If the SD-WAN route does not work as expected, you should not immediately “solve” the error with broader rules. A clear demarcation is better.

Check:

1. Does the packet even reach the firewall?
2. Does it meet the expected firewall rule?
3. Does the SD-WAN route match according to the meter?
4. Is another SD-WAN route higher up more specific or broader?
5. Does the service really fit, for example TCP/UDP and port?
6. Is NAT used and is that desired?
7. Does the packet leave the firewall via the expected gateway?
8. Will the answer come back?
9. Is there a static route, VPN route or route precedence that influences the path?

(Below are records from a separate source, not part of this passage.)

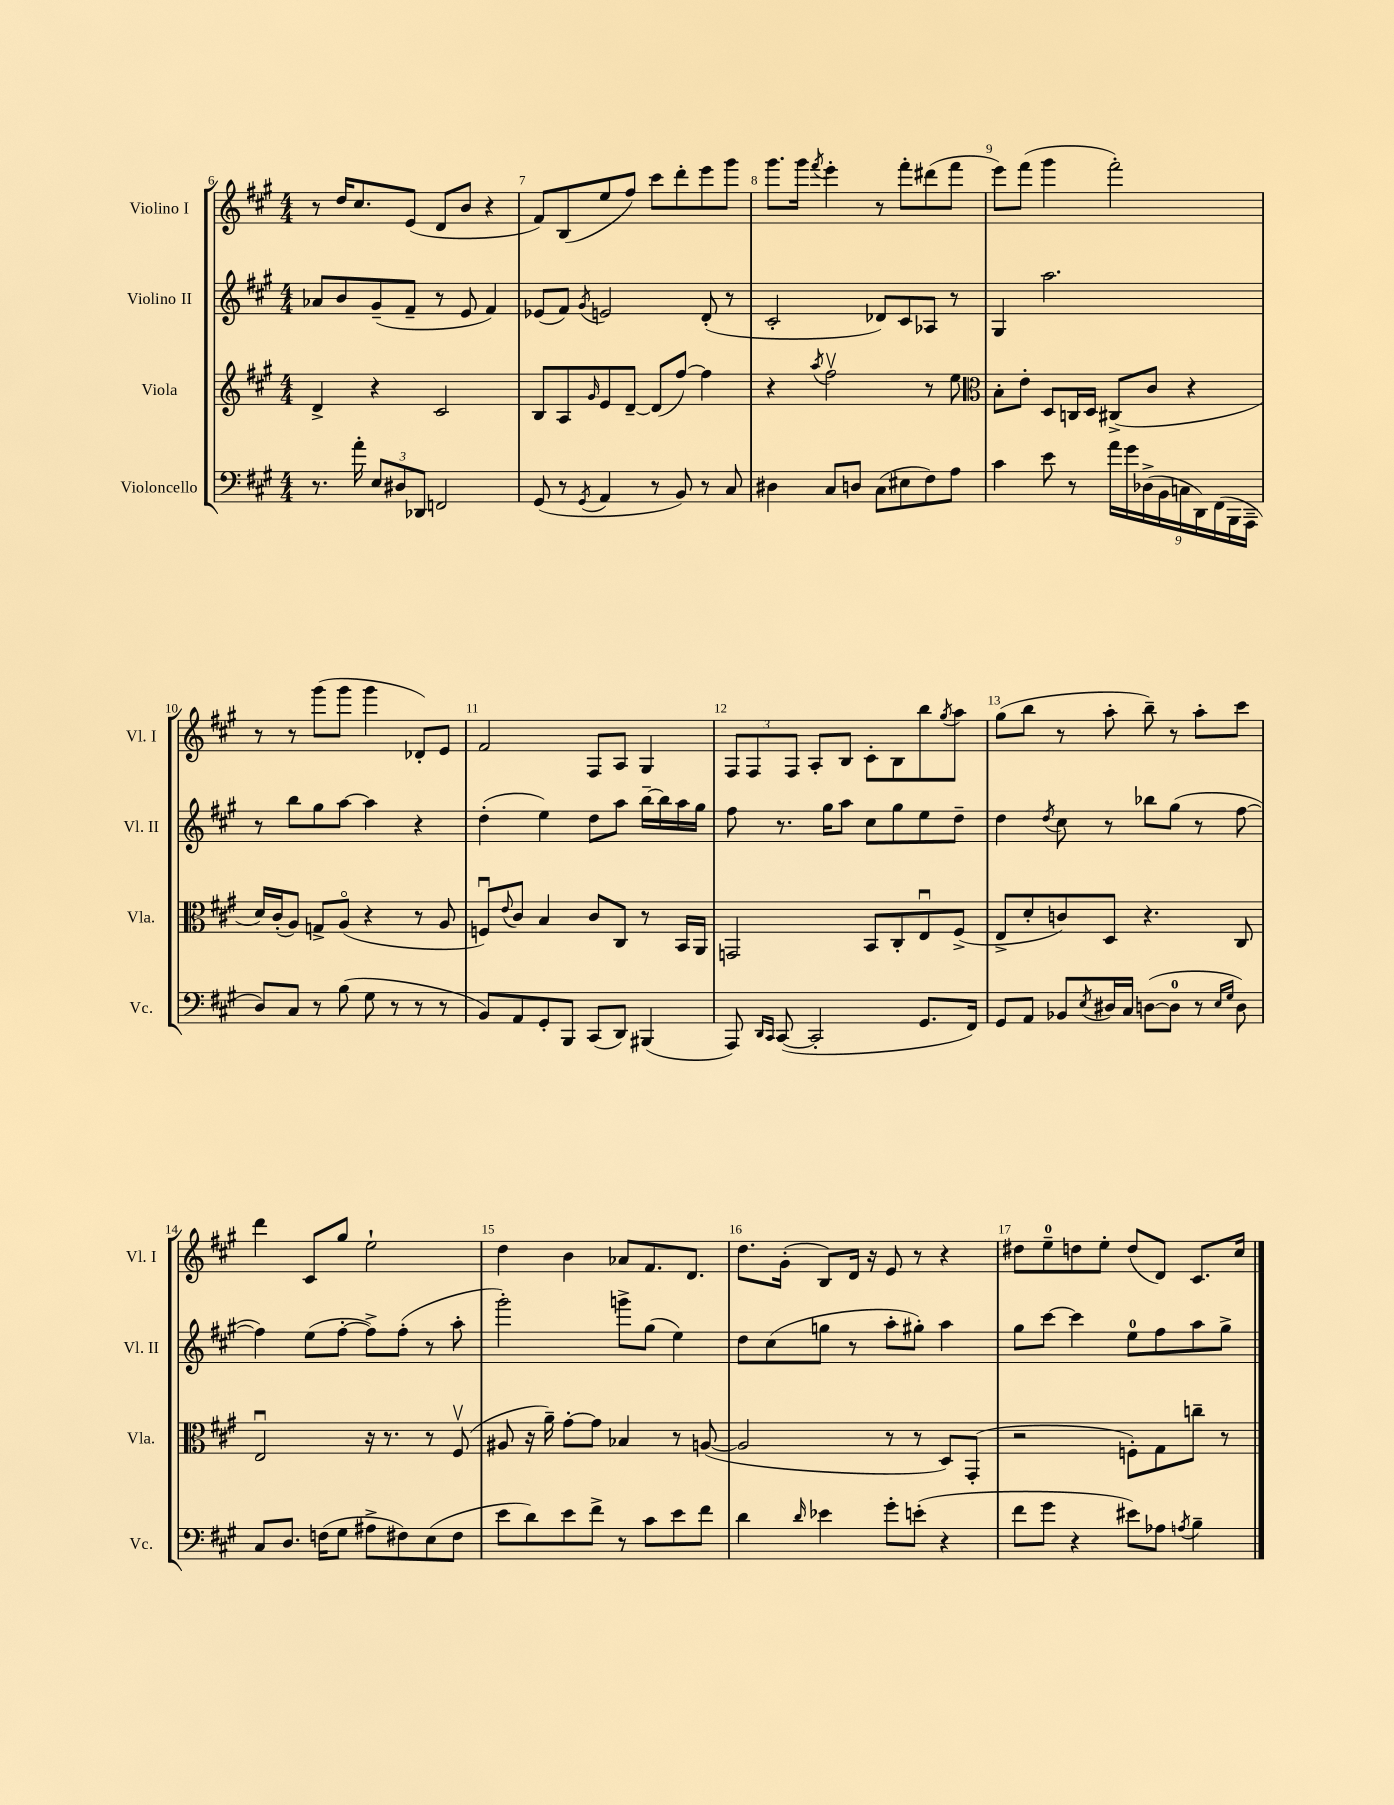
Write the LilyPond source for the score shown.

<<
\new StaffGroup <<
\new Staff = "s0" \with { instrumentName = "Violino I" shortInstrumentName = "Vl. I" } {
    \clef treble \key a \major \numericTimeSignature \time 4/4
    r8 d''16 cis''8. e'8( d'8 b'8 r4 |
    fis'8) b8( e''8 fis''8) cis'''8 d'''8-. e'''8 gis'''8 |
    gis'''8. gis'''16 \acciaccatura { fis'''8 } e'''4-. r8 fis'''8-. dis'''8( fis'''8 |
    e'''8) fis'''8( gis'''4 fis'''2-.) |
    r8 r8 gis'''8( gis'''8 gis'''4 des'8-.) e'8 |
    fis'2 fis8 a8 gis4 |
    \tuplet 3/2 { fis8 fis8 fis8 } a8-. b8 cis'8-. b8 b''8 \acciaccatura { gis''8 } a''8 |
    gis''8( b''8 r8 a''8-. b''8--) r8 a''8-. cis'''8 |
    d'''4 cis'8 gis''8 e''2-! |
    d''4 b'4 aes'8 fis'8. d'8. |
    d''8. gis'16-.( b8) d'16 r16 e'8 r8 r4 |
    dis''8 e''8-0-- d''8 e''8-. d''8( d'8) cis'8. cis''16 \bar "|." |
}
\new Staff = "s1" \with { instrumentName = "Violino II" shortInstrumentName = "Vl. II" } {
    \clef treble \key a \major \numericTimeSignature \time 4/4
    aes'8 b'8 gis'8--( fis'8-- r8 e'8 fis'4) |
    ees'8( fis'8) \acciaccatura { gis'8 } e'2 d'8-.( r8 |
    cis'2-. des'8) cis'8 aes8 r8 |
    gis4 a''2. |
    r8 b''8 gis''8 a''8~ a''4 r4 |
    d''4-.( e''4) d''8 a''8 b''16~-- b''16 a''16 gis''16 |
    fis''8 r8. gis''16 a''8 cis''8 gis''8 e''8 d''8-- |
    d''4 \acciaccatura { d''8 } cis''8 r8 bes''8 gis''8( r8 fis''8~ |
    fis''4) e''8( fis''8~-. fis''8->) fis''8-.( r8 a''8-. |
    gis'''2-.) g'''8-> gis''8( e''4) |
    d''8 cis''8( g''8 r8 a''8-. gis''8-.) a''4 |
    gis''8 cis'''8~ cis'''4 e''8-0 fis''8 a''8 gis''8-> \bar "|." |
}
\new Staff = "s2" \with { instrumentName = "Viola" shortInstrumentName = "Vla." } {
    \clef treble \key a \major \numericTimeSignature \time 4/4
    d'4-> r4 cis'2 |
    b8 a8 \grace { gis'16 } e'8 d'8~-- d'8( fis''8~) fis''4 |
    r4 \acciaccatura { a''8 } fis''2\upbow r8 e''8 |
    \clef alto b8-. e'8-. d8 c16 d16 cis8->( cis'8 r4 |
    d'16) cis'16-.( a8) g8-> a8\flageolet( r4 r8 a8 |
    f8\downbow) \appoggiatura { e'8 } cis'8 b4 cis'8 cis8 r8 b,16 a,16 |
    g,2 b,8 cis8-. e8\downbow fis8->( |
    e8-> d'8-. c'8) d8 r4. cis8 |
    e2\downbow r16 r8. r8 fis8\upbow( |
    ais8 r16 a'16--) gis'8~-. gis'8 bes4 r8 a8~( |
    a2 r8 r8 d8) gis,8-.( |
    r2 f8-.) gis8 c''8-- r8 \bar "|." |
}
\new Staff = "s3" \with { instrumentName = "Violoncello" shortInstrumentName = "Vc." } {
    \clef bass \key a \major \numericTimeSignature \time 4/4
    r8. a'16-. \tuplet 3/2 { e8 dis8 des,8 } f,2 |
    gis,8( r8 \acciaccatura { gis,8 } a,4 r8 b,8) r8 cis8 |
    dis4 cis8 d8 cis8( eis8 fis8) a8 |
    cis'4 e'8 r8 \tuplet 9/8 { a'16 gis'16 des16->( b,16 c16 d,16) fis,16( b,,16 a,,16-- } |
    d8) cis8 r8 b8( gis8 r8 r8 r8 |
    b,8) a,8 gis,8-. b,,8 cis,8( d,8) bis,,4( |
    a,,8) \grace { d,16 cis,16 } cis,8~( cis,2-. gis,8. fis,16) |
    gis,8 a,8 bes,8 \acciaccatura { e8 } dis16 cis16 d8~( d8-0 r8 \grace { e16 gis16 } d8) |
    cis8 d8. f16( gis8 ais8-> fis8) e8( fis8 |
    e'8 d'8) e'8 fis'8-> r8 cis'8 e'8 fis'8 |
    d'4 \grace { d'16 } ees'4 gis'8-. e'8-.( r4 |
    fis'8 gis'8 r4 eis'8) aes8 \acciaccatura { a8 } b4-- \bar "|." |
}
>>
>>
\layout { \context { \Score currentBarNumber = #6 \override BarNumber.break-visibility = ##(#f #t #t) barNumberVisibility = #all-bar-numbers-visible } }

If Packet Capture doesn't see a packet at all, the problem is in the firewall: client gateway, VLAN, switch, local routing or incorrect test. If the packet arrives but goes over the wrong path, SD-WAN criteria, order, NAT and route precedence are the next checkpoints.

## Operational check

SD-WAN routes should be documented and regularly checked after introduction. This is particularly important when changing providers, new VPNs, additional WAN lines or changes to cloud services.

You should document:

- Purpose of the route
- Source and destination criteria
- Services
- Gateway or SD-WAN profiles
- NAT expectation
- Failover behavior
- Test client and test target
- Owner and review date

For business-critical applications, it should also be clear who has to react in the event of provider disruptions, failover problems or changed public IPs.

## Checklist

- Traffic destination and search intention of the route are clearly described.
- Source, destination and services are not set unnecessarily broadly.
- Gateway or SD-WAN profiles deliberately chosen.
- Firewall rule and NAT rule match the route.
- Route precedence checked.
- Reply packets and system-generated traffic only included when necessary.
- Log Viewer and Packet Capture used for acceptance.
- Failover and failback tested when part of the design.
- Route documented and provided with owner.

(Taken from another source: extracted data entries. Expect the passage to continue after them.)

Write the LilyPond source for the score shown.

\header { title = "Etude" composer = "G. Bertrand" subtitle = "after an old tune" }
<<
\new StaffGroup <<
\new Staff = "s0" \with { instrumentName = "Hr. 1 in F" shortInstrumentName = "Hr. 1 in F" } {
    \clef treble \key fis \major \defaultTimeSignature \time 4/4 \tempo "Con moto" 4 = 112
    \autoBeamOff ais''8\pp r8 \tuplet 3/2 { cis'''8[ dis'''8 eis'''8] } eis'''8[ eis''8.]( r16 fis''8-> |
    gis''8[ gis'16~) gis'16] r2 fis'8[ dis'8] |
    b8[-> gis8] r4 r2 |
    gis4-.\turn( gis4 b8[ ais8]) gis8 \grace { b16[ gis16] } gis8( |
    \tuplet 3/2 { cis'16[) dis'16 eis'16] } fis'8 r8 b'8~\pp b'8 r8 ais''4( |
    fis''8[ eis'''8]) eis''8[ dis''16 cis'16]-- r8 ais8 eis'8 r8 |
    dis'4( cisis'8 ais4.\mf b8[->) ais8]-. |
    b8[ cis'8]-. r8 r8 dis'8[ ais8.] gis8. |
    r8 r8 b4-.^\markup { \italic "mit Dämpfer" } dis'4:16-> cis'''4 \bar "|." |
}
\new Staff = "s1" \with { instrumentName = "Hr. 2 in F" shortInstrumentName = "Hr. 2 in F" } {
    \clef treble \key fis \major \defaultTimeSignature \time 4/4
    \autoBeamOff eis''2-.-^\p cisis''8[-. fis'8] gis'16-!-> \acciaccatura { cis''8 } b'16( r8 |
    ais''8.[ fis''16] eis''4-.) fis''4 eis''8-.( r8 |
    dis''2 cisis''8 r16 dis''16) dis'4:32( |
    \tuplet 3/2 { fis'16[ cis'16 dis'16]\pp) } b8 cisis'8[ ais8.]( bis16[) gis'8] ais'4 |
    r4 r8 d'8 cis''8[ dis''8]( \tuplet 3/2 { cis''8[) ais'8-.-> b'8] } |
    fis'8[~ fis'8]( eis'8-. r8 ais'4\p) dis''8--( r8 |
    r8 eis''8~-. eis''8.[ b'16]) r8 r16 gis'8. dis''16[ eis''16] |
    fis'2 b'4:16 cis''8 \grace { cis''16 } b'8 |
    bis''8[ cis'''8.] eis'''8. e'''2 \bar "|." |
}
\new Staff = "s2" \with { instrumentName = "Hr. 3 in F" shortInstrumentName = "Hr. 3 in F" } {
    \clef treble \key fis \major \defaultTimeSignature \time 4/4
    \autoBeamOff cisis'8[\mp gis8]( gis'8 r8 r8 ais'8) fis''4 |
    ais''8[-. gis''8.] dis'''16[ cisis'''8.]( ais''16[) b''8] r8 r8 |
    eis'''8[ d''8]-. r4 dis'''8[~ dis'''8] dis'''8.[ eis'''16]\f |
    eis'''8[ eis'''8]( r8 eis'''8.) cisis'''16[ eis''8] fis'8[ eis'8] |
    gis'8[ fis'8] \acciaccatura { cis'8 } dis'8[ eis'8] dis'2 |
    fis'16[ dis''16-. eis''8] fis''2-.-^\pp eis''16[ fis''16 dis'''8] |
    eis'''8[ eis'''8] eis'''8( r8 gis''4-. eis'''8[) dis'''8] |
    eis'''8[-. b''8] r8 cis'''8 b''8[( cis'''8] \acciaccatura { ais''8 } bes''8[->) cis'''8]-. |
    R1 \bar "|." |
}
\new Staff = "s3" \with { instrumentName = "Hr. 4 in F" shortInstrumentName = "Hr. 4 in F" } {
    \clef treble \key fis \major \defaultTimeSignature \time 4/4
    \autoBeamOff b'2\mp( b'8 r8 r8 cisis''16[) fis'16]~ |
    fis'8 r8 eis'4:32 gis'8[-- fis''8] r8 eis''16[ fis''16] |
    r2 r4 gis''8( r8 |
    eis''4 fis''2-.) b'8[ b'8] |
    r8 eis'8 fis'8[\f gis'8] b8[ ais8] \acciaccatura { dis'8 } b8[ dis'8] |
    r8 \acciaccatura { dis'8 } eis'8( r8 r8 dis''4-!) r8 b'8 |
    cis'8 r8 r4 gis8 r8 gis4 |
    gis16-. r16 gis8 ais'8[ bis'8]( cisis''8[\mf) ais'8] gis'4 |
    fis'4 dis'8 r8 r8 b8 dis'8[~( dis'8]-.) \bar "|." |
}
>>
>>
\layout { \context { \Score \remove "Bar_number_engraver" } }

## Frequently asked questions






When do you need an SD-WAN route on Sophos Firewall?

An SD-WAN route makes sense when certain traffic should flow over a specific path depending on the source, destination, service, user or gateway. For a simple target network, a static route can often be sufficient.

Why is my SD-WAN route not working?

Often the source, destination, service, order or route precedence do not match. Additionally, a firewall rule, NAT rule or static route can affect the actual packet flow.

Can you use SD-WAN with route-based IPsec?

Yes, route-based IPsec can be integrated into SD-WAN designs with XFRM interfaces and appropriate routes. Then IPsec status, SD-WAN route, route precedence, NAT and firewall rules should be checked together.

Should you always set Destination to Any?

No. Any only makes sense if the route is actually intended to control all destination traffic from this source. For cloud services, VoIP, internal networks or VPNs, narrower targets are usually safer and easier to maintain.

Is the Policy Tester sufficient for SD-WAN testing?

No. The Policy Tester helps with policy logic, but does not replace a real packet flow test. For SD-WAN you should use Log Viewer, hit counter and Packet Capture.